In sintesi, considerando i numeri, si potrebbe concludere che in Italia lo stato è così indebitato e le famiglie sono (mediamente) così ricche, poiché la metà dei contribuenti è infedele. Ma chi sono questi infedeli? “La propensione all’evasione e all’elusione (tax gap) in ambito IRPEF nel 2018 è stata pari al 2,8% (4,4 miliardi di euro) per i redditi da lavoro dipendente e al 67,6% (32,7 miliardi di euro) per i redditi da lavoro autonomo e di impresa” (Guido Carlino, presidente della Corte dei Conti, 5 febbraio 2021).
Tutto ciò non è un fenomeno soltanto recente, ma avviene da decenni: l’economia sommersa dell’Italia è stata pari al 25% del PIL come media annua nel periodo dal 1991 al 2015 (fonte Fondo Monetario Internazionale). Anzi, è palese fin dai tempi della Costituzione: “Il fenomeno dell’evasione fiscale oggi si verifica su di una scala preoccupante e compromette un’equa ripartizione dei carichi tributari. In una simile situazione la pressione tributaria diviene vessatoria e veramente insopportabile per gli onesti e per le categorie dei contribuenti che non possono sfuggire all’esatta determinazione dell’imposta per motivi tecnici” (Ezio Vanoni, Ministro delle Finanze, 1949).
“Le tasse – ha commentato Ernesto Maria Ruffini in un’intervista a La Stampa il 3 giugno scorso – sono uno strumento per avere uno stato democratico. Sono la cartina di tornasole dell’inciviltà di un Paese, perché ad esempio si fanno pagare le tasse per retribuire gli stipendi ai medici che ci salvano la vita. Lo Stato ha dovuto tagliare la spesa sanitaria, perché non ci sono abbastanza risorse. La scorciatoia è non rendersi conto che si sta segando il ramo su cui si è seduti. Dobbiamo essere consapevoli delle nostre scelte, invece si fa finta di nulla, con la complicità della politica”.
Aveva ragione Francis Bacon: “Niente provoca più danno in uno Stato del fatto che i furbi passino per saggi”.

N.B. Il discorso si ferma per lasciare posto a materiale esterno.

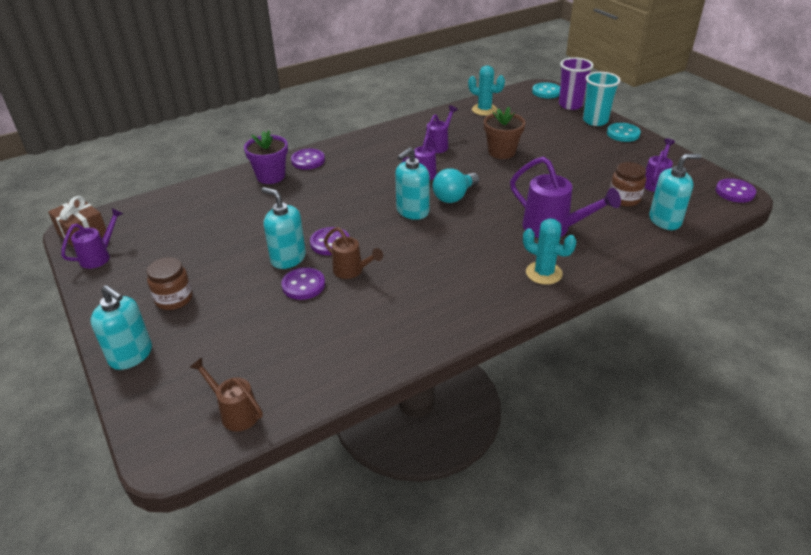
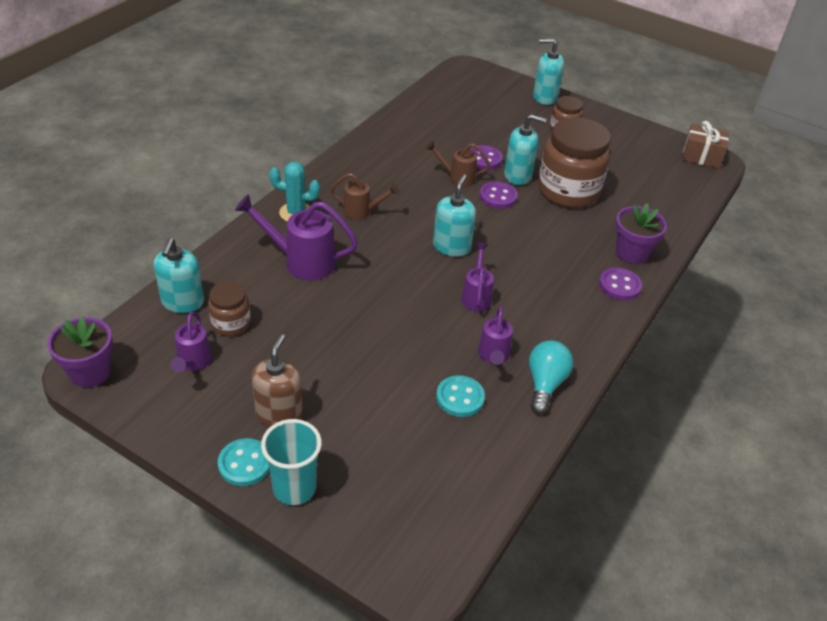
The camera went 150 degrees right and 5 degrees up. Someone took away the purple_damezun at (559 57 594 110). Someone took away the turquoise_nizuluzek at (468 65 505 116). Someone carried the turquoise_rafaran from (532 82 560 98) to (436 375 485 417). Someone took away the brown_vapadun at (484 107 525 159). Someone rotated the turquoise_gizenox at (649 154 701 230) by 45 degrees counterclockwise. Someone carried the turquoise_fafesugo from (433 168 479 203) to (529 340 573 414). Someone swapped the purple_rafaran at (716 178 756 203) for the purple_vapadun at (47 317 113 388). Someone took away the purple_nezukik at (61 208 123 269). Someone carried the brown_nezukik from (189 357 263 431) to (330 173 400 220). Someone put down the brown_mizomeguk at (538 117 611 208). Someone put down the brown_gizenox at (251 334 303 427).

Papa Francesco, il 1° febbraio scorso, ricevendo in udienza una delegazione dell’Agenzia delle Entrate guidata da Ernesto Maria Ruffini, ha detto: “La tassazione è segno di legalità e giustizia. Deve favorire la redistribuzione delle ricchezze, tutelando la dignità dei poveri e degli ultimi, che rischiano sempre di finire schiacciati dai potenti. Il fisco, quando è giusto, è in funzione del bene comune. Lavoriamo perché cresca la cultura del bene comune, perché si prenda sul serio la destinazione universale dei beni”.
L’Italia è anche un Paese con grandi disuguaglianze, in continuo aumento. Il 40% più ricco della popolazione detiene l’85% del patrimonio; il restante 60% possiede il 15%. Negli ultimi 20 anni in Italia: il 10% più ricco della popolazione ha aumentato la quota di ricchezza dal 40% al 55% del totale, mentre l’1% più ricco della popolazione l’ha aumentata dal 15% al 20% (fonte OXFAM).
Che fare? Oggi più che mai vale il monito di Piero Calamandrei: “Per far vivere una democrazia non basta la ragione codificata nelle norme di una Costituzione democratica, ma occorre, dietro di esse, la vigile e operosa presenza del costume democratico che voglia e sappia tradurla, giorno per giorno, in concreta, ragionata e ragionevole realtà”.